Nesse contexto, ela afirma que há uma reação mundial contra essa dominação do dólar, com países buscando outras formas de transações, como moedas nacionais e também a moeda discutida pelo BRICS para transações entre o grupo.
"Então eu acho que a partir do BRICS, e, agora, com a ampliação do BRICS, essa discussão de forma prática vai ser possível."
Qual a importância da diplomacia cultura russa?
Putin destacou em seu discurso que Moscou vai investir na difusão da cultura russa ao redor do mundo, algo que países ocidentais fazem há tempos, e também a China, por meio do Instituto Confúcio. Questionado o motivo de a Rússia decidir investir em seu soft power somente agora, Pereira destaca que a Rússia investiu em diplomacia cultural no período da URSS, que tinha uma grande atividade, sobretudo nos países do continente africano e também em alguns países asiáticos.
"Essa diplomacia cultural não era do mesmo período da diplomacia cultural dos Estados Unidos, mas existia. Durante algum tempo, isso deixou de existir, porque a Rússia, por uma medida, deixou de visualizar a sua relação com os países do Terceiro Mundo para poder centralizar a sua relação com os países ocidentais. E os russos, então, hoje fazem uma autocrítica."
Alessandra sublinha a importância do investimento em soft power, citando como exemplo a indústria cinematográfica dos Estados Unidos, que ajudou a incentivar o modo de vida americano ao redor do mundo.
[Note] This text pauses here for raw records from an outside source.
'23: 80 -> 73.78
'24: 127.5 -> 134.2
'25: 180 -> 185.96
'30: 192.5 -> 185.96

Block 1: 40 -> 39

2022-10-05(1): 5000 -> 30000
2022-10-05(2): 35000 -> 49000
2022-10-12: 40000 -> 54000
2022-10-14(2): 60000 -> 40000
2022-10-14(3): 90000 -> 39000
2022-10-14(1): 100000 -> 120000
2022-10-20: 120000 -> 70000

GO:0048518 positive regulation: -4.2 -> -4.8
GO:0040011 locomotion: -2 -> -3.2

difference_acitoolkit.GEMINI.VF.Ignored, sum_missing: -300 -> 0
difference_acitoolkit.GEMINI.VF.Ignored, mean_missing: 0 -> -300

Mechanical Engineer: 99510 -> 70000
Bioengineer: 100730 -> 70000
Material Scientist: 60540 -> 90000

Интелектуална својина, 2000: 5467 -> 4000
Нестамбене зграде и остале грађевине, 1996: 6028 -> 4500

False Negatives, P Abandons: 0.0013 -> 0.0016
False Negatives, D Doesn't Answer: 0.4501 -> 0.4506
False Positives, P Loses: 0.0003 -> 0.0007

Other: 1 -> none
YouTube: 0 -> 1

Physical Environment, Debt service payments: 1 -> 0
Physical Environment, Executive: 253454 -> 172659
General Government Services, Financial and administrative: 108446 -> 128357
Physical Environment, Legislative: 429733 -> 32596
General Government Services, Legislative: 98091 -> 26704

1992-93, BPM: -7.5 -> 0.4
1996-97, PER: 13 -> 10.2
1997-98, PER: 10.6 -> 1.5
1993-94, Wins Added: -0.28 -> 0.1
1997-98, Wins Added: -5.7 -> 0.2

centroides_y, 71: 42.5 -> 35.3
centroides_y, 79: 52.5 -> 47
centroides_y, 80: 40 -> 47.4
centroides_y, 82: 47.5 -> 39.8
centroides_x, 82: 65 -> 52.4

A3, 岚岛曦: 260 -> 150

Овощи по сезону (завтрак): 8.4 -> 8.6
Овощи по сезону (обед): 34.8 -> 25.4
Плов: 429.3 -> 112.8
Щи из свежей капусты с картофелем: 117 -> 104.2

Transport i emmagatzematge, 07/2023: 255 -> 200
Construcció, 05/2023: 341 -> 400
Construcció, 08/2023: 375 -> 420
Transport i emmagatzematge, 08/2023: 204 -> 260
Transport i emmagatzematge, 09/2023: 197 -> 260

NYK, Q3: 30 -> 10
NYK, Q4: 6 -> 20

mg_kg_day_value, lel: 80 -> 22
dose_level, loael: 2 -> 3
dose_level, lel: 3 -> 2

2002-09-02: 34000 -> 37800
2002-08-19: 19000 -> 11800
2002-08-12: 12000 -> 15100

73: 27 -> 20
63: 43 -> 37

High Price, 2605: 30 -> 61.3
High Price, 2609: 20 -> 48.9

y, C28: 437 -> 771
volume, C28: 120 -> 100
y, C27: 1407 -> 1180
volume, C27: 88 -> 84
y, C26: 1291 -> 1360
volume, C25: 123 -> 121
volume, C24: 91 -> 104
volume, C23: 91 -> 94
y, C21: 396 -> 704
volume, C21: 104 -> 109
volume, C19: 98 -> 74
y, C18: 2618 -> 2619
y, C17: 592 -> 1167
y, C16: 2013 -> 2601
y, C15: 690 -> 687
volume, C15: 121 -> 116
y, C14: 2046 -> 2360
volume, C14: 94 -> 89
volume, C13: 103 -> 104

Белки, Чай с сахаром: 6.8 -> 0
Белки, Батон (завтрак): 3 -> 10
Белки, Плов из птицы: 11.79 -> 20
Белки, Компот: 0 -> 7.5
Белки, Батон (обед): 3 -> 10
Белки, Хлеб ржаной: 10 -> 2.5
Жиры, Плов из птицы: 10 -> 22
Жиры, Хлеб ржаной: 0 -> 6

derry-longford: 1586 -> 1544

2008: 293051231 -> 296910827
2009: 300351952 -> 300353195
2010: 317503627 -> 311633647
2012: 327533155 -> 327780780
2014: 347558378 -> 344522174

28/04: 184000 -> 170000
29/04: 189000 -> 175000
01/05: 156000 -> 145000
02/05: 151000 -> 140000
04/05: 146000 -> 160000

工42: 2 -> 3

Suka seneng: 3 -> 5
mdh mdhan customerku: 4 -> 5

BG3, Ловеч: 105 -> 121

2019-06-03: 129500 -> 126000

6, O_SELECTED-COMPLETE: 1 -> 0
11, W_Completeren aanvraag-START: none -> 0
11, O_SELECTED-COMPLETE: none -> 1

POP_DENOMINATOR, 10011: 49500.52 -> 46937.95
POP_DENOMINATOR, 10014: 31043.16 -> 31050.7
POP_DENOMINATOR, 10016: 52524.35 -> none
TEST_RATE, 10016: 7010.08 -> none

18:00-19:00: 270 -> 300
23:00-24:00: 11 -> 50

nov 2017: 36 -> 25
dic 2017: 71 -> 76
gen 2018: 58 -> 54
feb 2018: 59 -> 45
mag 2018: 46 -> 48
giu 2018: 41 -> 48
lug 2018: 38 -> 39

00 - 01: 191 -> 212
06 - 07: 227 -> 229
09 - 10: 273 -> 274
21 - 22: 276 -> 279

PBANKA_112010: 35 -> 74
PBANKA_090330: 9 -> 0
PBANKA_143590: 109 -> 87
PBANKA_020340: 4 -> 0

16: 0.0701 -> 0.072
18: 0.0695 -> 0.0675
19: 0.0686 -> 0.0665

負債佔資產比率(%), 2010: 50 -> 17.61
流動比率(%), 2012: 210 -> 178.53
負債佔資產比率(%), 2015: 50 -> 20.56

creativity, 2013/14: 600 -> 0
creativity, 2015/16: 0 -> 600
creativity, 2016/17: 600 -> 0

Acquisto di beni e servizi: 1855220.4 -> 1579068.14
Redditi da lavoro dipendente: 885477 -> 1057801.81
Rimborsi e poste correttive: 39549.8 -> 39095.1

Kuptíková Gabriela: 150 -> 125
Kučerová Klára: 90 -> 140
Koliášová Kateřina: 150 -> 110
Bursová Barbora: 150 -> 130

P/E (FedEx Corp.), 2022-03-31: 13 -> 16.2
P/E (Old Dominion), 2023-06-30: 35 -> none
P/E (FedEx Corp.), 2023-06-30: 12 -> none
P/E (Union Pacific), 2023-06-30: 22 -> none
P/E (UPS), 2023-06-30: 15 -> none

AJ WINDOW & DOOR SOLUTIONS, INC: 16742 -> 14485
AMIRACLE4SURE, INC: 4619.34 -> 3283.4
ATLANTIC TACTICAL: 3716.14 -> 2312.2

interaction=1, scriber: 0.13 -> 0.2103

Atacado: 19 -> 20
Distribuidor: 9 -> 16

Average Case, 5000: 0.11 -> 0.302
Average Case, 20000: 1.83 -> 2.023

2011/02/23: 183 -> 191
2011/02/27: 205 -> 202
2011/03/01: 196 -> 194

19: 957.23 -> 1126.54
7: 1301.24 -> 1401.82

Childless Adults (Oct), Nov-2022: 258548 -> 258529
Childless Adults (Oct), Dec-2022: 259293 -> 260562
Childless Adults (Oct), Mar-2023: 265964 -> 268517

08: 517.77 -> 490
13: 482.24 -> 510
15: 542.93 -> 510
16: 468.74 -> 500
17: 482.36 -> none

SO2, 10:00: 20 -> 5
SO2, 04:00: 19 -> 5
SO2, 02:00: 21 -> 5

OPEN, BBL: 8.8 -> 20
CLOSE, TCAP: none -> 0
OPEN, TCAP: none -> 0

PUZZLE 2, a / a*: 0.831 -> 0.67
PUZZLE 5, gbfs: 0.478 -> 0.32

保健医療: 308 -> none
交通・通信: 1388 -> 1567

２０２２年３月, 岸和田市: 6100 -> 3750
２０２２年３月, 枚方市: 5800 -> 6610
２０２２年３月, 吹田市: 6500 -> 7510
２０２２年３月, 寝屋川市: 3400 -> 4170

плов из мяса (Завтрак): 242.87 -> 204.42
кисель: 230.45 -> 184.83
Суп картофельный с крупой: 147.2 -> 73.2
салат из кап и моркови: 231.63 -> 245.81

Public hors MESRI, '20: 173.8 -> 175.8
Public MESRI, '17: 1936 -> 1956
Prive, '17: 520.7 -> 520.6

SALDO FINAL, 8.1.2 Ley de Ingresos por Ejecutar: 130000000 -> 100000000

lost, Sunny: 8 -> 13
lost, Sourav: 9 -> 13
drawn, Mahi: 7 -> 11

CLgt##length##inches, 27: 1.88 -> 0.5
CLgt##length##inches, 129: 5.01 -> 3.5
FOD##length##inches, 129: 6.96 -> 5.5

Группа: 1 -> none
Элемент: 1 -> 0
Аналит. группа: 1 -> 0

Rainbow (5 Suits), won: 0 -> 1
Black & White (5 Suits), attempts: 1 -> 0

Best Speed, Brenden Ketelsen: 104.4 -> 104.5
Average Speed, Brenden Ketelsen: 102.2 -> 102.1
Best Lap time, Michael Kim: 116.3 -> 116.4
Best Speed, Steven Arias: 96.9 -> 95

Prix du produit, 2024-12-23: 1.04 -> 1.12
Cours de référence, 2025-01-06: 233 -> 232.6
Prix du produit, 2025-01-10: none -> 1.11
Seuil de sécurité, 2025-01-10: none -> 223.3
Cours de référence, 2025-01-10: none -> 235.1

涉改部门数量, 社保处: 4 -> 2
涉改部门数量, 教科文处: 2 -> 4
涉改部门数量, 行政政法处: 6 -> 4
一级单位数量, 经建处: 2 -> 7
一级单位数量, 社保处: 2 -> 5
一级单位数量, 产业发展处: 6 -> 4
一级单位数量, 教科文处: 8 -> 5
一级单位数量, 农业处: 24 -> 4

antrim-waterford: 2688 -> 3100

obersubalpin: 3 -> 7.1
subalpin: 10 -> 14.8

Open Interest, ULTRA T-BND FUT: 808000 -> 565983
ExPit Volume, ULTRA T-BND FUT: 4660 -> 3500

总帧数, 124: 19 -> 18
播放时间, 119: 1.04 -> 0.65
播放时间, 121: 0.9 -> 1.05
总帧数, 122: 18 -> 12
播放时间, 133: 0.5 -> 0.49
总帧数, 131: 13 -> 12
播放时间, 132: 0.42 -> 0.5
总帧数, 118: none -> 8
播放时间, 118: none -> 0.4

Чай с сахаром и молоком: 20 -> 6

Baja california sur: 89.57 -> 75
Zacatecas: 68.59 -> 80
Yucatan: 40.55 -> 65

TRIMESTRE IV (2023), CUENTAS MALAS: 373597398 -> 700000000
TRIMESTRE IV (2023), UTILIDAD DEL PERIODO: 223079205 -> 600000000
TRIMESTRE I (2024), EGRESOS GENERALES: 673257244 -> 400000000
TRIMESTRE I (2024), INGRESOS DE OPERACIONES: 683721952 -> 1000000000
Ela destaca ainda que a China também está ciente dessa importância, e, hoje, investe pesadamente em filmes americanos. Em troca, os produtores apresentam uma visão positiva da China em seus filmes.
"A Rússia tem um potencial imenso [na diplomacia cultural], mas, infelizmente, até o momento, talvez até pelas questões, essa pressão constante que ela sofre, não conseguiu ainda poder pensar esse potencial cultural, filosófico e científico a ponto de ter um planejamento de política externa nesse sentido."